La stratégie commerciale de Napoléon est encore plus gravement en défaut sur un autre point. Les autres pays du continent, expliquait très bien Laffitte, perdent sur leurs produits qu’ils ne vendent à personne ; ils perdent sur ceux qu’ils ne peuvent acheter que de la France. Or ces étrangers sont des alliés, des membres de la fédération antibritannique et le blocus pèse doublement sur eux pour une cause qui, somme toute, n’est pas la leur. Alors que doit-il arriver ? L’impatience, le mécontentement croîtront. La France froissera trop d’intérêts et tout ce qui est contraire aux intérêts l’est aux affections. « Nos alliés se rapprocheront de nos ennemis et de nouvelles guerres mettront peut‑être de nouveau notre avenir en question. »

Le premier des alliés par lequel s’accomplirait cette prophétie était celui de Tilsit. Le bois, le chanvre, la baisse du rouble frappé par l’arrêt du commerce russe ont détruit l’alliance plus sûrement que le refus de la grande‑duchesse et que le mariage d’Autriche. Menacé du même sort que Paul, Alexandre cède aux plaintes de ses boyards, de ses négociants ruinés. Le 31 décembre 1810, il rend l’ukase qui porte en lui la guerre. Lourdes taxes sur les importations françaises. Liberté du commerce des neutres dans les ports de Russie ; or, le pavillon des neutres, des Américains surtout, couvre des marchandises anglaises, tout le monde le sait, et que de notes le gouvernement français a échangées à ce propos avec les États-Unis ! Désormais, dans toute l’Europe centrale, jusqu’à Mayence, on vendra du sucre et du café introduits par Riga. C’est, avec Napoléon, l’inévitable conflit. Alexandre le sait si bien que, depuis six mois, il a commencé ses préparatifs militaires… L’alliance de Tilsit se brise sur le blocus continental.
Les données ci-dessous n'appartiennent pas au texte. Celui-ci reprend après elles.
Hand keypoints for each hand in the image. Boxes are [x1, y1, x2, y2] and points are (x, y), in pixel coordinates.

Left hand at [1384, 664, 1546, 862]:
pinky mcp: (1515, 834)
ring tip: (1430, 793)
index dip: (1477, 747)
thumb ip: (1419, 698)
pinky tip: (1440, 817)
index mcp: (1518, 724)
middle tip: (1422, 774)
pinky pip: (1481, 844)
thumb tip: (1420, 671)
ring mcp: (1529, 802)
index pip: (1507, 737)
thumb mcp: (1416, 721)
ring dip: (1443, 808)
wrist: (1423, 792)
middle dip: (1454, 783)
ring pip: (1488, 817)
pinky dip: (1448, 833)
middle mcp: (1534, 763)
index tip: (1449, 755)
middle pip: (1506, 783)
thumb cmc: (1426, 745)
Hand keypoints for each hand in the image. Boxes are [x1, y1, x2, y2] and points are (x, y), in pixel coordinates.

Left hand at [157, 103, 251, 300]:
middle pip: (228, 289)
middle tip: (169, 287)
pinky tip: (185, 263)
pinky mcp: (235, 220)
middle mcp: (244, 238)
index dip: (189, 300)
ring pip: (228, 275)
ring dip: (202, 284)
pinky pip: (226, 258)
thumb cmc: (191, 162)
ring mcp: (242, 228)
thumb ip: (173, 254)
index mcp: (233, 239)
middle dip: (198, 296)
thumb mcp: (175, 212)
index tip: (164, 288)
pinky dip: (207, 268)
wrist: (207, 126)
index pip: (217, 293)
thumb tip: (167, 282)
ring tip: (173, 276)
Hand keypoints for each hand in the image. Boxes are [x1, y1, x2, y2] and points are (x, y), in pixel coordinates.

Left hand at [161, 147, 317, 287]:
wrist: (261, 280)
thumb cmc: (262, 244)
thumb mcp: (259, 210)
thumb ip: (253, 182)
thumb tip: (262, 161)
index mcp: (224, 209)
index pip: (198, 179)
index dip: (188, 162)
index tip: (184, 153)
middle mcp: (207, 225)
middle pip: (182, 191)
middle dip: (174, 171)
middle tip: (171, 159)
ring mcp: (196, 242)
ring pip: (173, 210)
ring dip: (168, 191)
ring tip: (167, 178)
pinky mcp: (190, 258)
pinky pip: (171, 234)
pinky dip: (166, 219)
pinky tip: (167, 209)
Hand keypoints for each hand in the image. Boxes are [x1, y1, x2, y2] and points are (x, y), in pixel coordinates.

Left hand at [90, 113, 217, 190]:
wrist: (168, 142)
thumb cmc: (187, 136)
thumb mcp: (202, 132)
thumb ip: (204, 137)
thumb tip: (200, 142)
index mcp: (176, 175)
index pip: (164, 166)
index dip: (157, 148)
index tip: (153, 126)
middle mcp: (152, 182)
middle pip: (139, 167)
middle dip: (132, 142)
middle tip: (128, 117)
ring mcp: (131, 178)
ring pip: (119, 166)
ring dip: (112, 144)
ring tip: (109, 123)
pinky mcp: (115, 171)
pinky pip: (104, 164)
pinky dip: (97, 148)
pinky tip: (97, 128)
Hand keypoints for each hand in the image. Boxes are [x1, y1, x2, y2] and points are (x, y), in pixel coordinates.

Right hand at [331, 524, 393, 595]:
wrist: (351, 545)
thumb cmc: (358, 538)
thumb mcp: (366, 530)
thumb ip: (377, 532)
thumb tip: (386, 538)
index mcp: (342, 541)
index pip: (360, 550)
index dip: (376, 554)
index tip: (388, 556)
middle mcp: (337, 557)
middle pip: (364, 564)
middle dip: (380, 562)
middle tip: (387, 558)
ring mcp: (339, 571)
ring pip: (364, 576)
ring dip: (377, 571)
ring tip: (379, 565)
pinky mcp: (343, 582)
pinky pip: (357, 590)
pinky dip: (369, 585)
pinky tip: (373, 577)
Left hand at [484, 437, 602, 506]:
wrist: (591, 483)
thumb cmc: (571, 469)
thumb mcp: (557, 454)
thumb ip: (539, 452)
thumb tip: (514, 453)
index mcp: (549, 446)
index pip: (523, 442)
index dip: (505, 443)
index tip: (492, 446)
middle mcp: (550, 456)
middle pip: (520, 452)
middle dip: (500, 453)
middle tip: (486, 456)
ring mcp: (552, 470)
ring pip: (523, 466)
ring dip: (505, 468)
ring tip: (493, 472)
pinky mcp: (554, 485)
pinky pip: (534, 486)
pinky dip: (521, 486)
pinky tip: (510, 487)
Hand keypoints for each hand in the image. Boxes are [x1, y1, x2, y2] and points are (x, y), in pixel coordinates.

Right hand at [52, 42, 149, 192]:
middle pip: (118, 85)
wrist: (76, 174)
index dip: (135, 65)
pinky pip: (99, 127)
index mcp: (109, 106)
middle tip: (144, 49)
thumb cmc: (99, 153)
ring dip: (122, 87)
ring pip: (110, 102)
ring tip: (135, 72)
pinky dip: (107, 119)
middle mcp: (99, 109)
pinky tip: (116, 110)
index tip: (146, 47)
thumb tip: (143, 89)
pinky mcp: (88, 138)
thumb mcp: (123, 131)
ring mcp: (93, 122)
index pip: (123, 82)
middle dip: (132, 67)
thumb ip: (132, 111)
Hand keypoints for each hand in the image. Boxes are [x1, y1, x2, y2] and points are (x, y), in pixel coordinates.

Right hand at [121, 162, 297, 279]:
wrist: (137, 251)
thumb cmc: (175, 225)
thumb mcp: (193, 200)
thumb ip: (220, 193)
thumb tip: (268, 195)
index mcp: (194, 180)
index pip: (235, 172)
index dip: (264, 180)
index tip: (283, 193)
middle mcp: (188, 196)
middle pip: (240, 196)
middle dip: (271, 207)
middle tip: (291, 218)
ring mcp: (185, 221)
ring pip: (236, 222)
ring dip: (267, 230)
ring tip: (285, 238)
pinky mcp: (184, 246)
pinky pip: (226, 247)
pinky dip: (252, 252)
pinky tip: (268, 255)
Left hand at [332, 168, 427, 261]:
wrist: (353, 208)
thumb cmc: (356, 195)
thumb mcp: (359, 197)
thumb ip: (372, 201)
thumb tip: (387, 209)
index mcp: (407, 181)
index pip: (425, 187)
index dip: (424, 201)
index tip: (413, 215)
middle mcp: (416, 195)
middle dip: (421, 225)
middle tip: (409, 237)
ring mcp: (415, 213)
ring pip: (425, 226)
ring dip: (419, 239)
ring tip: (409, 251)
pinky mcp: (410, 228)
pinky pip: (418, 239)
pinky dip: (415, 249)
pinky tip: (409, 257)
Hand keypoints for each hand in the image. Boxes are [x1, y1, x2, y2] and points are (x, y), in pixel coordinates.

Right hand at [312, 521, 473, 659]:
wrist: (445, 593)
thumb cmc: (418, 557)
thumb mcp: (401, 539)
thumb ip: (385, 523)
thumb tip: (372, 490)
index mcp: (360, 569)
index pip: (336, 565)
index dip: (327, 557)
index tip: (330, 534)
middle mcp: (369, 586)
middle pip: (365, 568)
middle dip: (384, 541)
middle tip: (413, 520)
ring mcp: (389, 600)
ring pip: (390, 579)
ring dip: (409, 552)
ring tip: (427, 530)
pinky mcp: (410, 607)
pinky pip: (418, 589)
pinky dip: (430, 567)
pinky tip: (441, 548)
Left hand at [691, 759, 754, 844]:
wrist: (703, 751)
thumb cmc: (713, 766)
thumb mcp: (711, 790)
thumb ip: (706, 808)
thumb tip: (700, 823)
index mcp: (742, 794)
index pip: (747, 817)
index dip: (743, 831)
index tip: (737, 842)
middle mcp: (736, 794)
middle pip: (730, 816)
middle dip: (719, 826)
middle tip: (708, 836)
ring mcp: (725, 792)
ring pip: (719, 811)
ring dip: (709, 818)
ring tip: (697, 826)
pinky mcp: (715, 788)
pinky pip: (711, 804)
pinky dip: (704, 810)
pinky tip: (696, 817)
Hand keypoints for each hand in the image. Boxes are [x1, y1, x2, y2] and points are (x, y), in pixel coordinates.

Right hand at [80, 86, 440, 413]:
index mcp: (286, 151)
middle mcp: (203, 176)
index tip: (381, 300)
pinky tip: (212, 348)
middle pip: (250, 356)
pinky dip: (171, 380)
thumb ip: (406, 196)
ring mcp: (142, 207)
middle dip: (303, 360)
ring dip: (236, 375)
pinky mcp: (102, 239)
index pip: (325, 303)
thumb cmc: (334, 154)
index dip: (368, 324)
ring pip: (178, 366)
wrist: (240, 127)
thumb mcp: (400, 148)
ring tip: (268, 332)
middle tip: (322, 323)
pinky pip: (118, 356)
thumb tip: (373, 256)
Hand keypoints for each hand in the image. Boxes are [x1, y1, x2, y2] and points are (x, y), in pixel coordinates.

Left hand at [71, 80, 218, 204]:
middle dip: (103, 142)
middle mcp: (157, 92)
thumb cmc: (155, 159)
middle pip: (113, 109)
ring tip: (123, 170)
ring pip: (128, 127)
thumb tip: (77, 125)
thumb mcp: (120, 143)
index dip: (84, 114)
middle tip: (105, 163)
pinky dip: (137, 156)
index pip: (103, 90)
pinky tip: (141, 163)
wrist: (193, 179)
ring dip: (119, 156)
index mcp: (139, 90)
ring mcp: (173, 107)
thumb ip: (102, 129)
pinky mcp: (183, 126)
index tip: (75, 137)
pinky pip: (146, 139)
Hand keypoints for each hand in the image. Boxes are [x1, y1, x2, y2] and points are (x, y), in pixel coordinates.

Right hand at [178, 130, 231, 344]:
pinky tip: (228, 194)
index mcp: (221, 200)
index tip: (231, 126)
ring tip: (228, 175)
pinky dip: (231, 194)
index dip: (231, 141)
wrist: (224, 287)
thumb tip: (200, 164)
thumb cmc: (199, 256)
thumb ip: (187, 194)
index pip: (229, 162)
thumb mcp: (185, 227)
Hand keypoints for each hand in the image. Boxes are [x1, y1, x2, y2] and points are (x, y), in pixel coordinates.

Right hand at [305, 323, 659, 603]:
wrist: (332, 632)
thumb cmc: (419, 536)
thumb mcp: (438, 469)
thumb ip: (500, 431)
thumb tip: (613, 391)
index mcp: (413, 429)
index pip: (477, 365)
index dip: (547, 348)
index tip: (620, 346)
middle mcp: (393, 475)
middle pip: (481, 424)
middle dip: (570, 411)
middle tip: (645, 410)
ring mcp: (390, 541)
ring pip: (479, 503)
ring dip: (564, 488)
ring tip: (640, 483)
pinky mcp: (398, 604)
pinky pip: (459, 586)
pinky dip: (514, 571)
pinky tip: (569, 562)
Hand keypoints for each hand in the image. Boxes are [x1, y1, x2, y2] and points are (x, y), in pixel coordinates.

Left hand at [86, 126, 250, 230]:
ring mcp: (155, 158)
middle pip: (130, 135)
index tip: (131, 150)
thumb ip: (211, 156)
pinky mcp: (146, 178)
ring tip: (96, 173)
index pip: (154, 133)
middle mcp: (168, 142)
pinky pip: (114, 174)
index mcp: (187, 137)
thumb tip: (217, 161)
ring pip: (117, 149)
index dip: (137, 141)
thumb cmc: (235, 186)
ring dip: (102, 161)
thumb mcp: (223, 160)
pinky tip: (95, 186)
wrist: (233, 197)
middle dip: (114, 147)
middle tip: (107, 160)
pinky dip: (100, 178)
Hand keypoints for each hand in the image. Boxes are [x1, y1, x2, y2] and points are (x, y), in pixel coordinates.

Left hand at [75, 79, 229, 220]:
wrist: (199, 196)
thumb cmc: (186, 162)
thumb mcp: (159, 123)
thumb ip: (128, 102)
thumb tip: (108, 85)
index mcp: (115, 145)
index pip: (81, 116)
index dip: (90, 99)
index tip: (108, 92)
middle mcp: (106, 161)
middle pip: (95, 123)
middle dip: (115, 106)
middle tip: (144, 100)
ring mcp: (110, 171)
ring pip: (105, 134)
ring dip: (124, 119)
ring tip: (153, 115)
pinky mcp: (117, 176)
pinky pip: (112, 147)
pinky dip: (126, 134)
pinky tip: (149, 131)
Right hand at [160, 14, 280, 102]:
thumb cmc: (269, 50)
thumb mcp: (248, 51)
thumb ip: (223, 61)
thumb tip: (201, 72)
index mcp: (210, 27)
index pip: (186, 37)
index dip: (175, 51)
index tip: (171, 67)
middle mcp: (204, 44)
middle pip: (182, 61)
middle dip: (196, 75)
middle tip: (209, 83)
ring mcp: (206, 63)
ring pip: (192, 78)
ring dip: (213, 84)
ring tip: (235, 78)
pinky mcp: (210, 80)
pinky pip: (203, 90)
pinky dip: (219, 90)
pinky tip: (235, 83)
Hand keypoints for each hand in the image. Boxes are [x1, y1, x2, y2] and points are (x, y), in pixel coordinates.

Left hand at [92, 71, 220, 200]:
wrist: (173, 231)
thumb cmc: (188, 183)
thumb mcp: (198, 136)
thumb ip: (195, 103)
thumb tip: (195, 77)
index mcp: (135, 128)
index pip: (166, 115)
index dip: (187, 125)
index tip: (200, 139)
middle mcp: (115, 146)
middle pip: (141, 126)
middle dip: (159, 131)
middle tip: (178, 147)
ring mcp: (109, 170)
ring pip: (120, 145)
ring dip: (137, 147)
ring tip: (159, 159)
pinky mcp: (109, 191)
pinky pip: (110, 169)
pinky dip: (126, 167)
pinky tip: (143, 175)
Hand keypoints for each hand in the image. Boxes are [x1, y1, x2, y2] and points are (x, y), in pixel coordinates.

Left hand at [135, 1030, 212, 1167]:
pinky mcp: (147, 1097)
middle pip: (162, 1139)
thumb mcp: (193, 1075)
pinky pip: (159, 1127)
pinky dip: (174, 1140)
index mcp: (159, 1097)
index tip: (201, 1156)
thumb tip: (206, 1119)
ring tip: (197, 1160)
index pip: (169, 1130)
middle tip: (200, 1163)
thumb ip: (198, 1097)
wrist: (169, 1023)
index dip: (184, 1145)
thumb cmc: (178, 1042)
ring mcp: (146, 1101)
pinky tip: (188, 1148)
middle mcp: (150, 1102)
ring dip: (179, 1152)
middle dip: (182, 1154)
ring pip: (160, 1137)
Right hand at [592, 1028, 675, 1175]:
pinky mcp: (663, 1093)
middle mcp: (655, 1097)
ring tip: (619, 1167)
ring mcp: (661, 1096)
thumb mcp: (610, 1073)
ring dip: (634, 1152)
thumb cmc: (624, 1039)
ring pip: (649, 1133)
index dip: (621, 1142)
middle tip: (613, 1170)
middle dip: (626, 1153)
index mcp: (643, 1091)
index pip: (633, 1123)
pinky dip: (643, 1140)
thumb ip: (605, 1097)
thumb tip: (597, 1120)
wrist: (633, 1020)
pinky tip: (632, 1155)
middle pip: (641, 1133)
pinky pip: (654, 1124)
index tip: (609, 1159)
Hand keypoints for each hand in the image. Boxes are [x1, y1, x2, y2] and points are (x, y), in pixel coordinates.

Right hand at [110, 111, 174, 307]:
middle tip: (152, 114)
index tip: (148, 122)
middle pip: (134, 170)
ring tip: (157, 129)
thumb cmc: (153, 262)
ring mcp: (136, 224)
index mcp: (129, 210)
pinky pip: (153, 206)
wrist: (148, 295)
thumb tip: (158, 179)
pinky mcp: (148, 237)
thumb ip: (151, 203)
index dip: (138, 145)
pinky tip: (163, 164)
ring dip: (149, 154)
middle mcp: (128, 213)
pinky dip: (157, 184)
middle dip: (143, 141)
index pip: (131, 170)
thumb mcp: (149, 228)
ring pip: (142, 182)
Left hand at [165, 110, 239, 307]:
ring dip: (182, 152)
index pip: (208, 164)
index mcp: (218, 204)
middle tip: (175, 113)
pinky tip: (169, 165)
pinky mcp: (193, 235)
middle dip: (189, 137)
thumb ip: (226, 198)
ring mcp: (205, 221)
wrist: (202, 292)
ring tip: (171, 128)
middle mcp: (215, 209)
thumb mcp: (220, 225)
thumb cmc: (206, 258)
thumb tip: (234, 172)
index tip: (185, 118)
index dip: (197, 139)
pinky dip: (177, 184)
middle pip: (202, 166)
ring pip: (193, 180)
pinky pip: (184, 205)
Les deux grandes idées de Napoléon ne se concilient pas. Il ne peut à la fois fédérer l’Europe et la contraindre aux restrictions.

Pourtant, à la fin de cette année, il semble toujours « se promener dans sa gloire ». Bientôt la succession sera assurée, l’héritier est attendu. Il n’est pas possible qu’on ne vienne pas entièrement à bout de cette Espagne. Là‑bas, à Vienne, le père de Marie‑Louise répond de l’amitié de tous les princes ou de leur soumission. Si Alexandre rompt le pacte, on recommencera Friedland, mais cette fois avec l’aide de l’Europe coalisée, pour recommencer Tilsit. L’excès de confiance que Tilsit avait déjà donné à Bonaparte, son mariage le lui inspire maintenant. Il dira : « On m’a reproché de m’être laissé enivrer par mon alliance avec la maison d’Autriche. » Et il le dira parce qu’il sentait que c’était vrai.